§ **To do**
In the passage about Jackie Bradley, what does Bradley write in the dirt before each at bat, and whom does it honor?

§ **Passage for review**

He is the son of Jackie Bradley Sr., a bus driver in Richmond, Virginia. Singer Jackie Wilson is his namesake.

Bradley is married to Erin Heiring. A daughter was born in June 2016, a son in December 2020, and another daughter in June 2022.

Before each at bat, Bradley writes "M.S." in the dirt in honor of his friend William Matthew "Matt" Saye, a high school classmate who died in a 2011 car accident. Bradley, who was close with Saye, said, "You never know what the next day will bring, if there is a next day. This really all came to me after my best friend died in August. He was like a brother to me. In his obituary, I was mentioned as his only surviving brother. And he was a different race (white). That's how close we were. I know he has my back and he's there supporting me."

§ **Extracted information**
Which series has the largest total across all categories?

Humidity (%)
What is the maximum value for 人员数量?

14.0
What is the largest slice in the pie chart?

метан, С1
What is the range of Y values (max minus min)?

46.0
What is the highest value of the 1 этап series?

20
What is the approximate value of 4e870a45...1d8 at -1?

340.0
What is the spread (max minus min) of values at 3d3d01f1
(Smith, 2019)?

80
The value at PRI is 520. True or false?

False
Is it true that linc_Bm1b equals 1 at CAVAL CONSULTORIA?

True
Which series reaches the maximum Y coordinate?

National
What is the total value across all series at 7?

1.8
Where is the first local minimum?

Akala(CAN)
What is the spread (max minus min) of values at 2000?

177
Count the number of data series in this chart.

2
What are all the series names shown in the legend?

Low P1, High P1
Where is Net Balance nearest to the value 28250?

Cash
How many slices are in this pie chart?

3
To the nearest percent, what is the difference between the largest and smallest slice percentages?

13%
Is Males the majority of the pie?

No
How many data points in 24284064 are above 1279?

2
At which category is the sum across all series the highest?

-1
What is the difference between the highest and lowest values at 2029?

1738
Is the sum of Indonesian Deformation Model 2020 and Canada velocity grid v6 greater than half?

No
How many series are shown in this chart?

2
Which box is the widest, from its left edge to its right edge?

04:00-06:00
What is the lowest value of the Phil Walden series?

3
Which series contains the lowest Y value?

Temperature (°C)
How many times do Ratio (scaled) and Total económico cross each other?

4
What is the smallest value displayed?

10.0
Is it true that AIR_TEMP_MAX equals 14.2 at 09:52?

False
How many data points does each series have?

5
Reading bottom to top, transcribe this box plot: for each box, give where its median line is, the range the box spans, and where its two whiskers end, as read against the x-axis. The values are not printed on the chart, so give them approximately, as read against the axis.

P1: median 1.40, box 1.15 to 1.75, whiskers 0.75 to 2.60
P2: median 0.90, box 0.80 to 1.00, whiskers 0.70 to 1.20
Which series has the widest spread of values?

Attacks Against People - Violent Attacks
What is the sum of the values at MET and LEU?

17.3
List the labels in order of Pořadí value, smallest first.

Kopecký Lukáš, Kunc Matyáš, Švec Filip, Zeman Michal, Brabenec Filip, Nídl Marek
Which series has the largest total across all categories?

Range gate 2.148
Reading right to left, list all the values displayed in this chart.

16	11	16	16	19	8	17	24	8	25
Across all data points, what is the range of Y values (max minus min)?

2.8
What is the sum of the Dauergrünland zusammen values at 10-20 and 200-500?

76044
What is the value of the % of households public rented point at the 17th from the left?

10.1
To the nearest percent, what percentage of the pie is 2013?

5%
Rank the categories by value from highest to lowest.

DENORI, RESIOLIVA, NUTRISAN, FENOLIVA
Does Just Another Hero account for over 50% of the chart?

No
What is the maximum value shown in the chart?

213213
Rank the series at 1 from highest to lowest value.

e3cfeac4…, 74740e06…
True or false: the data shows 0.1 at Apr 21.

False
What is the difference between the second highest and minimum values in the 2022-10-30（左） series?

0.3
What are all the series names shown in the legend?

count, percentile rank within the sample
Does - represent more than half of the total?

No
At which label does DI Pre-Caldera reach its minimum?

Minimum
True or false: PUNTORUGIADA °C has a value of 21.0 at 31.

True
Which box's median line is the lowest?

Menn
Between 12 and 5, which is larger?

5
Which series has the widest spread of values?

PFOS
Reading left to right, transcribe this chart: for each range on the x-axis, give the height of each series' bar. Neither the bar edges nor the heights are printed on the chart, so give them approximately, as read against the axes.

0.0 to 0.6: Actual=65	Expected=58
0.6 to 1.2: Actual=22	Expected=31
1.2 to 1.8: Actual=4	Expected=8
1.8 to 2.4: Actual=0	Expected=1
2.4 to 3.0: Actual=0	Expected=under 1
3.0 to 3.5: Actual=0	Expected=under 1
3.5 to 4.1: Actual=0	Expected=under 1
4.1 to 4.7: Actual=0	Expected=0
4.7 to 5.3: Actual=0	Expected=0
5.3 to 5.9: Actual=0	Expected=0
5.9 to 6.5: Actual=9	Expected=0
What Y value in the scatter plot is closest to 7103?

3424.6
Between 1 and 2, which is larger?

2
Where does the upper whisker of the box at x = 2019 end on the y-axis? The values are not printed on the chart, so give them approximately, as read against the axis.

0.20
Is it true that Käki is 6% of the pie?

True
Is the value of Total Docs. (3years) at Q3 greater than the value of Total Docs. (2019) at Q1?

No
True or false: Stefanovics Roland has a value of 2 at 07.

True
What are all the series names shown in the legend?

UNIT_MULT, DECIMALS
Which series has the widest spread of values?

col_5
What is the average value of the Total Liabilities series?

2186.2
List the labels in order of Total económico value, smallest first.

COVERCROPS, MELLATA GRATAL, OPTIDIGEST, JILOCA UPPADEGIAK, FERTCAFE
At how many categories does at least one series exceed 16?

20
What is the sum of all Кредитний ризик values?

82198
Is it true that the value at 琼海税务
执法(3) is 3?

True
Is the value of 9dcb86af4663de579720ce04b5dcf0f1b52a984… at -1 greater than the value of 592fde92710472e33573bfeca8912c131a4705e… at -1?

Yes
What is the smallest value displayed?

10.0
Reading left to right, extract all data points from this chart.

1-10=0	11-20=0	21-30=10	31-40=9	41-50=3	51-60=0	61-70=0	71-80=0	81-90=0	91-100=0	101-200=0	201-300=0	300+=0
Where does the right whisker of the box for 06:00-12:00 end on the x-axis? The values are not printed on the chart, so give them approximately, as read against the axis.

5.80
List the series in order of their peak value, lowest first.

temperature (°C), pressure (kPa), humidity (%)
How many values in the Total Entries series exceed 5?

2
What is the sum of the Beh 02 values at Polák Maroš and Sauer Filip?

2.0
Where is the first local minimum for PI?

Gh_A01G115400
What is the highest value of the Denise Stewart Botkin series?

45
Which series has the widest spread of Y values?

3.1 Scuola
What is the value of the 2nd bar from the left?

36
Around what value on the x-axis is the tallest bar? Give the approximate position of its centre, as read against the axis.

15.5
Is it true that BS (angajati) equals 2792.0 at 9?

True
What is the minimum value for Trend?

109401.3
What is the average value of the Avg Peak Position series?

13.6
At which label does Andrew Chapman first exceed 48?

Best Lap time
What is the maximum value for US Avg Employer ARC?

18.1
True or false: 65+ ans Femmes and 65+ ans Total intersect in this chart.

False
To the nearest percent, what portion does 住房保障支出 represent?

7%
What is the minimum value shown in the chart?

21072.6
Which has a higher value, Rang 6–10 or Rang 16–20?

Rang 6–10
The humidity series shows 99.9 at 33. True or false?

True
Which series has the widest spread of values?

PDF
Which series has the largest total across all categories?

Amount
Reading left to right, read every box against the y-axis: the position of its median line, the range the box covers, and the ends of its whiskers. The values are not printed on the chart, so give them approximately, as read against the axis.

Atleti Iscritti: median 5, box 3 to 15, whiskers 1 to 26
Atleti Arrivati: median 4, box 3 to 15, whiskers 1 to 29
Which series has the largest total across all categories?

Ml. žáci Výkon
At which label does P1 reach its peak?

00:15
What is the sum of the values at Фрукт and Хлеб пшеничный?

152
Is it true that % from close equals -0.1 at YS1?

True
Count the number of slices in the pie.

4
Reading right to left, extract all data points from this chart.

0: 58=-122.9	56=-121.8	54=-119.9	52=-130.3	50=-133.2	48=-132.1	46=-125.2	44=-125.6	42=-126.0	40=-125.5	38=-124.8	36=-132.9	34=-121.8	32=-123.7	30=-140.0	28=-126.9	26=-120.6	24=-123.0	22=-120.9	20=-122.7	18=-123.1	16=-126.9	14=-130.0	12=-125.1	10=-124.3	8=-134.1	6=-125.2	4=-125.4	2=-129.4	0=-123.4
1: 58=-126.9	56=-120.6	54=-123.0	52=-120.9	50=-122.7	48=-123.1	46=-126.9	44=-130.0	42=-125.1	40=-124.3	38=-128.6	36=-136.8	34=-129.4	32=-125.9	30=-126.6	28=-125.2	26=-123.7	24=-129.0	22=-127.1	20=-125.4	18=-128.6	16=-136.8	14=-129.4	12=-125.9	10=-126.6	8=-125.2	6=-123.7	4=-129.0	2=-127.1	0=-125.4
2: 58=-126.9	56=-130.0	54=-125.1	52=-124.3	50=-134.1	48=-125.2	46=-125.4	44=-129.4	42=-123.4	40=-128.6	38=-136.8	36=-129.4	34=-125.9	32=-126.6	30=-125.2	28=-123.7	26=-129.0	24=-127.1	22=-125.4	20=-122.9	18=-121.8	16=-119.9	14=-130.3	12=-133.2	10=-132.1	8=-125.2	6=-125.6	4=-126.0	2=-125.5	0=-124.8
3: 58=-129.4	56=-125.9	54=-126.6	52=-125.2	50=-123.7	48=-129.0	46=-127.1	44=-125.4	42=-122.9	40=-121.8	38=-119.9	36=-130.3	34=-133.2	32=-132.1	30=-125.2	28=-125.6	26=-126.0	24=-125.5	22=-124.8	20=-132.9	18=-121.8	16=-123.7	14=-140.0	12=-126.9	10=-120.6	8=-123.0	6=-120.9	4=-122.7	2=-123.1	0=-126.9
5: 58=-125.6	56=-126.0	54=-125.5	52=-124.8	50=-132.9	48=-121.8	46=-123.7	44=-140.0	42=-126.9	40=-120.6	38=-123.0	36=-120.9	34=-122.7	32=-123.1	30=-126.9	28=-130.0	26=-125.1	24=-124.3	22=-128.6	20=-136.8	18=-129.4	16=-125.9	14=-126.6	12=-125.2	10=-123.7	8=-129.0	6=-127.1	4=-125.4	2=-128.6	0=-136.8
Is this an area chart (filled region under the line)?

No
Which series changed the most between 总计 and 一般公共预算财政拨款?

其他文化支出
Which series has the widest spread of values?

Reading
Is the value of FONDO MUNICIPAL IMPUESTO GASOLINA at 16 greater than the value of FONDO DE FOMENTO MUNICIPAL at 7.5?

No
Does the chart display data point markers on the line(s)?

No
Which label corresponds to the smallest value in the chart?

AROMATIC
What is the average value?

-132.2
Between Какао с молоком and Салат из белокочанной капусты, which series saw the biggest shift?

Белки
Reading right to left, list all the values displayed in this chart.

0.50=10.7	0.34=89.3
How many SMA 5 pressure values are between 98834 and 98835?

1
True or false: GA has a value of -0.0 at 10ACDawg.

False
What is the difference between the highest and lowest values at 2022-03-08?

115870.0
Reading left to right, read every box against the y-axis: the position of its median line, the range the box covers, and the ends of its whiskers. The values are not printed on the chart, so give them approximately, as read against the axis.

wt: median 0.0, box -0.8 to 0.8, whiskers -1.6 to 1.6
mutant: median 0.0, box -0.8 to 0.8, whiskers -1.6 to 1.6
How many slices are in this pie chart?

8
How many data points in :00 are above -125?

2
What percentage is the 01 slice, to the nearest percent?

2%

§ **Written answer**
He writes "M.S." in honor of his friend William Matthew "Matt" Saye.